**How to complete this task:**
All of the records below are to be printed exactly; the pictures are to be left out.

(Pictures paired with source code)
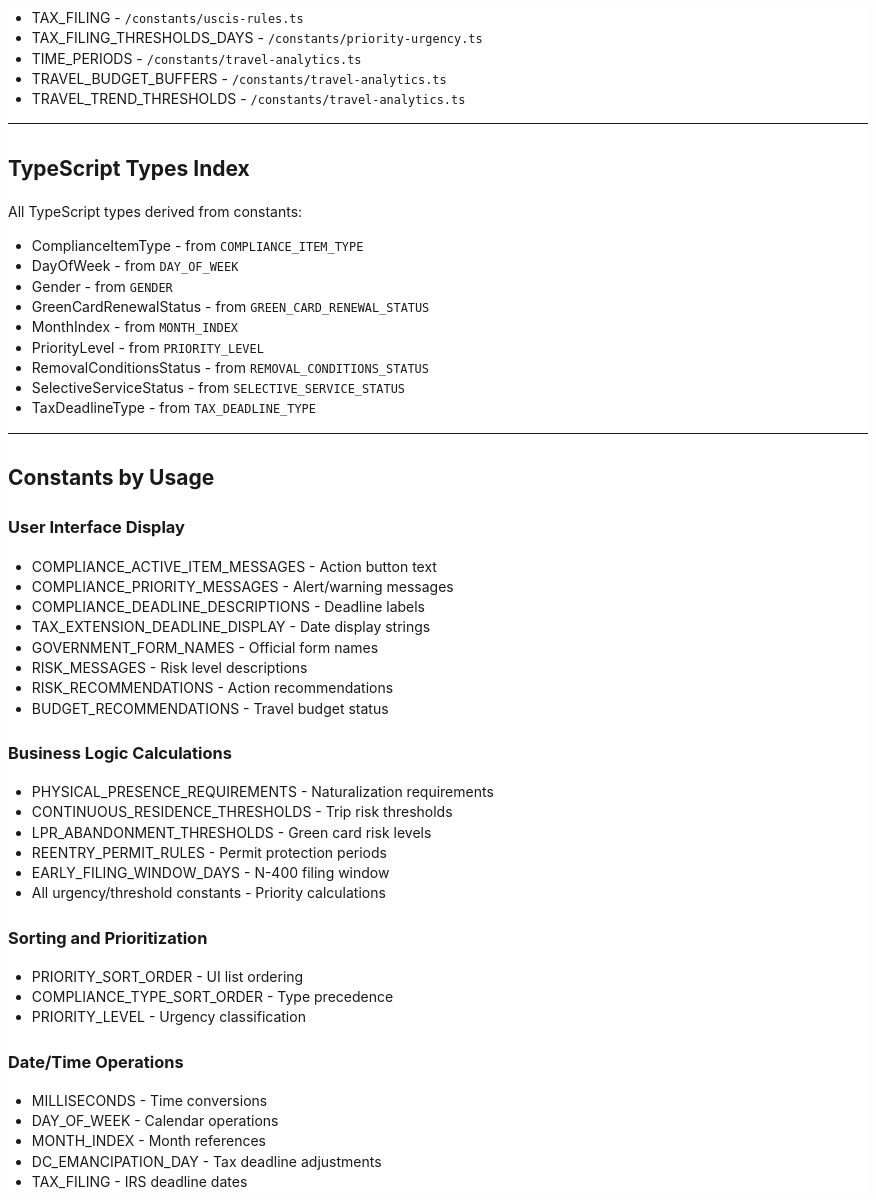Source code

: - TAX_FILING - `/constants/uscis-rules.ts`
- TAX_FILING_THRESHOLDS_DAYS - `/constants/priority-urgency.ts`
- TIME_PERIODS - `/constants/travel-analytics.ts`
- TRAVEL_BUDGET_BUFFERS - `/constants/travel-analytics.ts`
- TRAVEL_TREND_THRESHOLDS - `/constants/travel-analytics.ts`

---

## TypeScript Types Index

All TypeScript types derived from constants:

- ComplianceItemType - from `COMPLIANCE_ITEM_TYPE`
- DayOfWeek - from `DAY_OF_WEEK`
- Gender - from `GENDER`
- GreenCardRenewalStatus - from `GREEN_CARD_RENEWAL_STATUS`
- MonthIndex - from `MONTH_INDEX`
- PriorityLevel - from `PRIORITY_LEVEL`
- RemovalConditionsStatus - from `REMOVAL_CONDITIONS_STATUS`
- SelectiveServiceStatus - from `SELECTIVE_SERVICE_STATUS`
- TaxDeadlineType - from `TAX_DEADLINE_TYPE`

---

## Constants by Usage

### User Interface Display
- COMPLIANCE_ACTIVE_ITEM_MESSAGES - Action button text
- COMPLIANCE_PRIORITY_MESSAGES - Alert/warning messages
- COMPLIANCE_DEADLINE_DESCRIPTIONS - Deadline labels
- TAX_EXTENSION_DEADLINE_DISPLAY - Date display strings
- GOVERNMENT_FORM_NAMES - Official form names
- RISK_MESSAGES - Risk level descriptions
- RISK_RECOMMENDATIONS - Action recommendations
- BUDGET_RECOMMENDATIONS - Travel budget status

### Business Logic Calculations
- PHYSICAL_PRESENCE_REQUIREMENTS - Naturalization requirements
- CONTINUOUS_RESIDENCE_THRESHOLDS - Trip risk thresholds
- LPR_ABANDONMENT_THRESHOLDS - Green card risk levels
- REENTRY_PERMIT_RULES - Permit protection periods
- EARLY_FILING_WINDOW_DAYS - N-400 filing window
- All urgency/threshold constants - Priority calculations

### Sorting and Prioritization
- PRIORITY_SORT_ORDER - UI list ordering
- COMPLIANCE_TYPE_SORT_ORDER - Type precedence
- PRIORITY_LEVEL - Urgency classification

### Date/Time Operations
- MILLISECONDS - Time conversions
- DAY_OF_WEEK - Calendar operations
- MONTH_INDEX - Month references
- DC_EMANCIPATION_DAY - Tax deadline adjustments
- TAX_FILING - IRS deadline dates
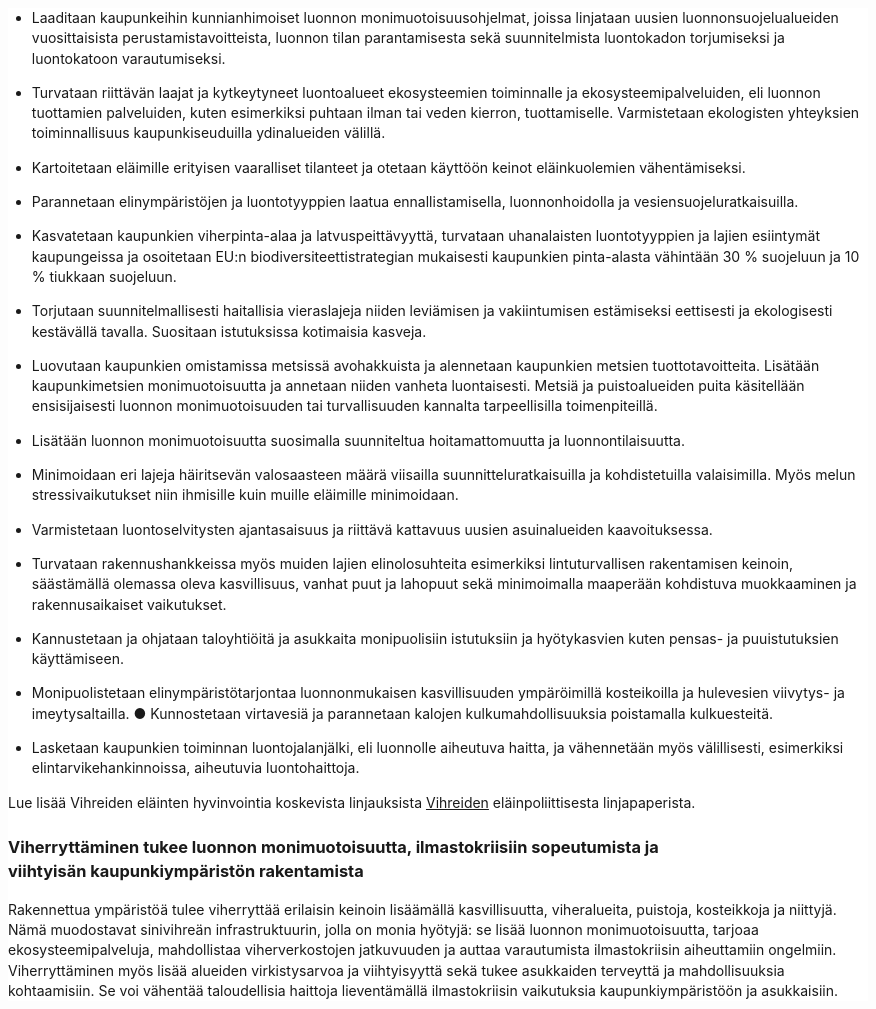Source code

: * Laaditaan kaupunkeihin kunnianhimoiset luonnon monimuotoisuusohjelmat, joissa linjataan uusien luonnonsuojelualueiden vuosittaisista perustamistavoitteista, luonnon tilan parantamisesta sekä suunnitelmista luontokadon torjumiseksi ja luontokatoon varautumiseksi.
* Turvataan riittävän laajat ja kytkeytyneet luontoalueet ekosysteemien toiminnalle ja ekosysteemipalveluiden, eli luonnon tuottamien palveluiden, kuten esimerkiksi puhtaan ilman tai veden kierron, tuottamiselle. Varmistetaan ekologisten yhteyksien toiminnallisuus kaupunkiseuduilla ydinalueiden välillä.
* Kartoitetaan eläimille erityisen vaaralliset tilanteet ja otetaan käyttöön keinot eläinkuolemien vähentämiseksi.

* Parannetaan elinympäristöjen ja luontotyyppien laatua ennallistamisella, luonnonhoidolla ja vesiensuojeluratkaisuilla.
* Kasvatetaan kaupunkien viherpinta-alaa ja latvuspeittävyyttä, turvataan uhanalaisten luontotyyppien ja lajien esiintymät kaupungeissa ja osoitetaan EU:n biodiversiteettistrategian mukaisesti kaupunkien pinta-alasta vähintään 30 % suojeluun ja 10 % tiukkaan suojeluun.
* Torjutaan suunnitelmallisesti haitallisia vieraslajeja niiden leviämisen ja vakiintumisen estämiseksi eettisesti ja ekologisesti kestävällä tavalla. Suositaan istutuksissa kotimaisia kasveja.
* Luovutaan kaupunkien omistamissa metsissä avohakkuista ja alennetaan kaupunkien metsien tuottotavoitteita. Lisätään kaupunkimetsien monimuotoisuutta ja annetaan niiden vanheta luontaisesti. Metsiä ja puistoalueiden puita käsitellään ensisijaisesti luonnon monimuotoisuuden tai turvallisuuden kannalta tarpeellisilla toimenpiteillä.
* Lisätään luonnon monimuotoisuutta suosimalla suunniteltua hoitamattomuutta ja luonnontilaisuutta.
* Minimoidaan eri lajeja häiritsevän valosaasteen määrä viisailla suunnitteluratkaisuilla ja kohdistetuilla valaisimilla. Myös melun stressivaikutukset niin ihmisille kuin muille eläimille minimoidaan.
* Varmistetaan luontoselvitysten ajantasaisuus ja riittävä kattavuus uusien asuinalueiden kaavoituksessa.
* Turvataan rakennushankkeissa myös muiden lajien elinolosuhteita esimerkiksi lintuturvallisen rakentamisen keinoin, säästämällä olemassa oleva kasvillisuus, vanhat puut ja lahopuut sekä minimoimalla maaperään kohdistuva muokkaaminen ja rakennusaikaiset vaikutukset.
* Kannustetaan ja ohjataan taloyhtiöitä ja asukkaita monipuolisiin istutuksiin ja hyötykasvien kuten pensas- ja puuistutuksien käyttämiseen.
* Monipuolistetaan elinympäristötarjontaa luonnonmukaisen kasvillisuuden ympäröimillä kosteikoilla ja hulevesien viivytys- ja imeytysaltailla. ● Kunnostetaan virtavesiä ja parannetaan kalojen kulkumahdollisuuksia poistamalla kulkuesteitä.
* Lasketaan kaupunkien toiminnan luontojalanjälki, eli luonnolle aiheutuva haitta, ja vähennetään myös välillisesti, esimerkiksi elintarvikehankinnoissa, aiheutuvia luontohaittoja.

Lue lisää Vihreiden eläinten hyvinvointia koskevista linjauksista [Vihreiden](https://www.vihreat.fi/ohjelmat/elainpolitiikka/) eläinpoliittisesta linjapaperista.

### Viherryttäminen tukee luonnon monimuotoisuutta, ilmastokriisiin sopeutumista ja viihtyisän kaupunkiympäristön rakentamista

Rakennettua ympäristöä tulee viherryttää erilaisin keinoin lisäämällä kasvillisuutta, viheralueita, puistoja, kosteikkoja ja niittyjä. Nämä muodostavat sinivihreän infrastruktuurin, jolla on monia hyötyjä: se lisää luonnon monimuotoisuutta, tarjoaa ekosysteemipalveluja, mahdollistaa viherverkostojen jatkuvuuden ja auttaa varautumista ilmastokriisin aiheuttamiin ongelmiin. Viherryttäminen myös lisää alueiden virkistysarvoa ja viihtyisyyttä sekä tukee asukkaiden terveyttä ja mahdollisuuksia kohtaamisiin. Se voi vähentää taloudellisia haittoja lieventämällä ilmastokriisin vaikutuksia kaupunkiympäristöön ja asukkaisiin.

**Response:**
Source code

: - TAX_FILING - `/constants/uscis-rules.ts`
- TAX_FILING_THRESHOLDS_DAYS - `/constants/priority-urgency.ts`
- TIME_PERIODS - `/constants/travel-analytics.ts`
- TRAVEL_BUDGET_BUFFERS - `/constants/travel-analytics.ts`
- TRAVEL_TREND_THRESHOLDS - `/constants/travel-analytics.ts`

---

## TypeScript Types Index

All TypeScript types derived from constants:

- ComplianceItemType - from `COMPLIANCE_ITEM_TYPE`
- DayOfWeek - from `DAY_OF_WEEK`
- Gender - from `GENDER`
- GreenCardRenewalStatus - from `GREEN_CARD_RENEWAL_STATUS`
- MonthIndex - from `MONTH_INDEX`
- PriorityLevel - from `PRIORITY_LEVEL`
- RemovalConditionsStatus - from `REMOVAL_CONDITIONS_STATUS`
- SelectiveServiceStatus - from `SELECTIVE_SERVICE_STATUS`
- TaxDeadlineType - from `TAX_DEADLINE_TYPE`

---

## Constants by Usage

### User Interface Display
- COMPLIANCE_ACTIVE_ITEM_MESSAGES - Action button text
- COMPLIANCE_PRIORITY_MESSAGES - Alert/warning messages
- COMPLIANCE_DEADLINE_DESCRIPTIONS - Deadline labels
- TAX_EXTENSION_DEADLINE_DISPLAY - Date display strings
- GOVERNMENT_FORM_NAMES - Official form names
- RISK_MESSAGES - Risk level descriptions
- RISK_RECOMMENDATIONS - Action recommendations
- BUDGET_RECOMMENDATIONS - Travel budget status

### Business Logic Calculations
- PHYSICAL_PRESENCE_REQUIREMENTS - Naturalization requirements
- CONTINUOUS_RESIDENCE_THRESHOLDS - Trip risk thresholds
- LPR_ABANDONMENT_THRESHOLDS - Green card risk levels
- REENTRY_PERMIT_RULES - Permit protection periods
- EARLY_FILING_WINDOW_DAYS - N-400 filing window
- All urgency/threshold constants - Priority calculations

### Sorting and Prioritization
- PRIORITY_SORT_ORDER - UI list ordering
- COMPLIANCE_TYPE_SORT_ORDER - Type precedence
- PRIORITY_LEVEL - Urgency classification

### Date/Time Operations
- MILLISECONDS - Time conversions
- DAY_OF_WEEK - Calendar operations
- MONTH_INDEX - Month references
- DC_EMANCIPATION_DAY - Tax deadline adjustments
- TAX_FILING - IRS deadline dates
Source code

: * Laaditaan kaupunkeihin kunnianhimoiset luonnon monimuotoisuusohjelmat, joissa linjataan uusien luonnonsuojelualueiden vuosittaisista perustamistavoitteista, luonnon tilan parantamisesta sekä suunnitelmista luontokadon torjumiseksi ja luontokatoon varautumiseksi.
* Turvataan riittävän laajat ja kytkeytyneet luontoalueet ekosysteemien toiminnalle ja ekosysteemipalveluiden, eli luonnon tuottamien palveluiden, kuten esimerkiksi puhtaan ilman tai veden kierron, tuottamiselle. Varmistetaan ekologisten yhteyksien toiminnallisuus kaupunkiseuduilla ydinalueiden välillä.
* Kartoitetaan eläimille erityisen vaaralliset tilanteet ja otetaan käyttöön keinot eläinkuolemien vähentämiseksi.

* Parannetaan elinympäristöjen ja luontotyyppien laatua ennallistamisella, luonnonhoidolla ja vesiensuojeluratkaisuilla.
* Kasvatetaan kaupunkien viherpinta-alaa ja latvuspeittävyyttä, turvataan uhanalaisten luontotyyppien ja lajien esiintymät kaupungeissa ja osoitetaan EU:n biodiversiteettistrategian mukaisesti kaupunkien pinta-alasta vähintään 30 % suojeluun ja 10 % tiukkaan suojeluun.
* Torjutaan suunnitelmallisesti haitallisia vieraslajeja niiden leviämisen ja vakiintumisen estämiseksi eettisesti ja ekologisesti kestävällä tavalla. Suositaan istutuksissa kotimaisia kasveja.
* Luovutaan kaupunkien omistamissa metsissä avohakkuista ja alennetaan kaupunkien metsien tuottotavoitteita. Lisätään kaupunkimetsien monimuotoisuutta ja annetaan niiden vanheta luontaisesti. Metsiä ja puistoalueiden puita käsitellään ensisijaisesti luonnon monimuotoisuuden tai turvallisuuden kannalta tarpeellisilla toimenpiteillä.
* Lisätään luonnon monimuotoisuutta suosimalla suunniteltua hoitamattomuutta ja luonnontilaisuutta.
* Minimoidaan eri lajeja häiritsevän valosaasteen määrä viisailla suunnitteluratkaisuilla ja kohdistetuilla valaisimilla. Myös melun stressivaikutukset niin ihmisille kuin muille eläimille minimoidaan.
* Varmistetaan luontoselvitysten ajantasaisuus ja riittävä kattavuus uusien asuinalueiden kaavoituksessa.
* Turvataan rakennushankkeissa myös muiden lajien elinolosuhteita esimerkiksi lintuturvallisen rakentamisen keinoin, säästämällä olemassa oleva kasvillisuus, vanhat puut ja lahopuut sekä minimoimalla maaperään kohdistuva muokkaaminen ja rakennusaikaiset vaikutukset.
* Kannustetaan ja ohjataan taloyhtiöitä ja asukkaita monipuolisiin istutuksiin ja hyötykasvien kuten pensas- ja puuistutuksien käyttämiseen.
* Monipuolistetaan elinympäristötarjontaa luonnonmukaisen kasvillisuuden ympäröimillä kosteikoilla ja hulevesien viivytys- ja imeytysaltailla. ● Kunnostetaan virtavesiä ja parannetaan kalojen kulkumahdollisuuksia poistamalla kulkuesteitä.
* Lasketaan kaupunkien toiminnan luontojalanjälki, eli luonnolle aiheutuva haitta, ja vähennetään myös välillisesti, esimerkiksi elintarvikehankinnoissa, aiheutuvia luontohaittoja.

Lue lisää Vihreiden eläinten hyvinvointia koskevista linjauksista [Vihreiden](https://www.vihreat.fi/ohjelmat/elainpolitiikka/) eläinpoliittisesta linjapaperista.

### Viherryttäminen tukee luonnon monimuotoisuutta, ilmastokriisiin sopeutumista ja viihtyisän kaupunkiympäristön rakentamista

Rakennettua ympäristöä tulee viherryttää erilaisin keinoin lisäämällä kasvillisuutta, viheralueita, puistoja, kosteikkoja ja niittyjä. Nämä muodostavat sinivihreän infrastruktuurin, jolla on monia hyötyjä: se lisää luonnon monimuotoisuutta, tarjoaa ekosysteemipalveluja, mahdollistaa viherverkostojen jatkuvuuden ja auttaa varautumista ilmastokriisin aiheuttamiin ongelmiin. Viherryttäminen myös lisää alueiden virkistysarvoa ja viihtyisyyttä sekä tukee asukkaiden terveyttä ja mahdollisuuksia kohtaamisiin. Se voi vähentää taloudellisia haittoja lieventämällä ilmastokriisin vaikutuksia kaupunkiympäristöön ja asukkaisiin.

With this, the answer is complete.